### Trecho apresentado:
-----

Em sua coluna desta sexta-feira, Aluizio Falcão comenta sobre o filme da Amazon Prime "Being the Ricardos", sobre o casal Lucille Ball e Desi Arnaz

(Divulgação/Reprodução)
DR

Da Redação

Publicado em 18 de fevereiro de 2022 às 16h15.

Por Aluizio Falcão Filho

Recomendo um filme em Amazon Prime. Trata-se de “Being the Ricardos” (“Apresentando os Ricardos”). A trama, baseada em fatos reais, cobre uma semana na vida do casal Lucille Ball e Desi Arnaz. A dupla estrelava o seriado “I Love Lucy”, que chegou a ter uma audiência, no início dos anos 1950, cerca de 60 milhões de pessoas. Naquela época, a população dos Estados Unidos era de 153 milhões de pessoas – ou seja, 39,2% dos americanos ligavam seus aparelhos para acompanhar a série. Para se ter uma ideia, o último Super Bowl (a maior audiência da TV americana) atingiu um público de 112 milhões de pessoas, para 329,5 milhões de habitantes. Isso significa exatos 33,9 % da população americana.

Diante desses números, pode-se dizer que o dia a dia de Lucy e Ricky Ricardo (daí o nome do filme) era acompanhado de perto por todos os lares americanos. Ou seja, os Estados Unidos praticamente paravam durante a exibição do programa. Lucille Ball, uma comediante de mão cheia que desperdiçava seu talento em filmes B da RKO Pictures, era a celebridade mais amada do país.

O filme aborda justamente a semana em que uma revista deu uma nota dizendo que Lucille era comunista – um pecado gigantesco para os EUA dos anos dourados. O casal precisa se dividir entre criar uma defesa pública, melhorar as cenas do episódio que seria gravado e fazer um anúncio importante: Lucy estava grávida e queria que sua gravidez fosse incorporada no roteiro da atração, um grande tabu para a época (para se ter uma ideia, nenhum filme ou programa de televisão mostrava camas de casal; somente uma dupla de camas de solteiro).

Ao longo da trama, vê-se que havia uma questão que atormentava Vivian Vance, que dava vida à personagem Ethel. Lucy era casada com um sujeito mais novo (Ricky). Mas o par de Vivian era o ator William Frawley (Fred), 22 anos mais velho. Ao lado disso, as piadas dirigidas a ela sempre diminuíam seus atributos físicos. Hoje, provavelmente, essa situação seria retratada pela imprensa e pelas redes sociais.

Voltando à crise propriamente dita. Lucille Ball, vivida na produção da Amazon por Nicole Kidman, tinha sido criada por um tio que era comunista. E, muito jovem, havia assinado um formulário no qual aceitava ser membro do partido. A história tinha sido investigada pelo senador Joseph MacCarthy (essa perseguição a artistas de esquerda ficou conhecida nos anos 1950 como “macartismo”) e a atriz teve de depor a uma comissão conjunta entre parlamento americano e membros do Federal Bureau of Investigation (FBI). O comitê a inocentou da acusação.

-----

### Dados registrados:
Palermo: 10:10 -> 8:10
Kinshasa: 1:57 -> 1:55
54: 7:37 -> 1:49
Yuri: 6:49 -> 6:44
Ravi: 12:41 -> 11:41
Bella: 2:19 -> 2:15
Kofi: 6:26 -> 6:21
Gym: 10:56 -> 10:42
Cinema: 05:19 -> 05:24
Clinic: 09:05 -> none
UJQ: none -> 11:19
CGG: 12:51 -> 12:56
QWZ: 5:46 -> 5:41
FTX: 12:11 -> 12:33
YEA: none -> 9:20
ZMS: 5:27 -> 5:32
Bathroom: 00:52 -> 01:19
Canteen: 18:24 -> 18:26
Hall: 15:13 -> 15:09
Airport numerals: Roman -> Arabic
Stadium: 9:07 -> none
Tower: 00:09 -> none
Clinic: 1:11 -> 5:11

-----

### Tarefas:
• a. Responda às perguntas sobre o trecho:
(i) Qual era a população dos Estados Unidos no início dos anos 1950?
(ii) Quantos anos mais velho era William Frawley, par de Vivian Vance?
(iii) Quem interpreta Lucille Ball na produção da Amazon?
• b. Troque "none" por "vazio" em todas as linhas dos dados registrados e reescreva-as, sem alterar mais nada.

### Resoluções:
• a.
(i) 153 milhões de pessoas.
(ii) 22 anos.
(iii) Nicole Kidman.

• b.
Palermo: 10:10 -> 8:10
Kinshasa: 1:57 -> 1:55
54: 7:37 -> 1:49
Yuri: 6:49 -> 6:44
Ravi: 12:41 -> 11:41
Bella: 2:19 -> 2:15
Kofi: 6:26 -> 6:21
Gym: 10:56 -> 10:42
Cinema: 05:19 -> 05:24
Clinic: 09:05 -> vazio
UJQ: vazio -> 11:19
CGG: 12:51 -> 12:56
QWZ: 5:46 -> 5:41
FTX: 12:11 -> 12:33
YEA: vazio -> 9:20
ZMS: 5:27 -> 5:32
Bathroom: 00:52 -> 01:19
Canteen: 18:24 -> 18:26
Hall: 15:13 -> 15:09
Airport numerals: Roman -> Arabic
Stadium: 9:07 -> vazio
Tower: 00:09 -> vazio
Clinic: 1:11 -> 5:11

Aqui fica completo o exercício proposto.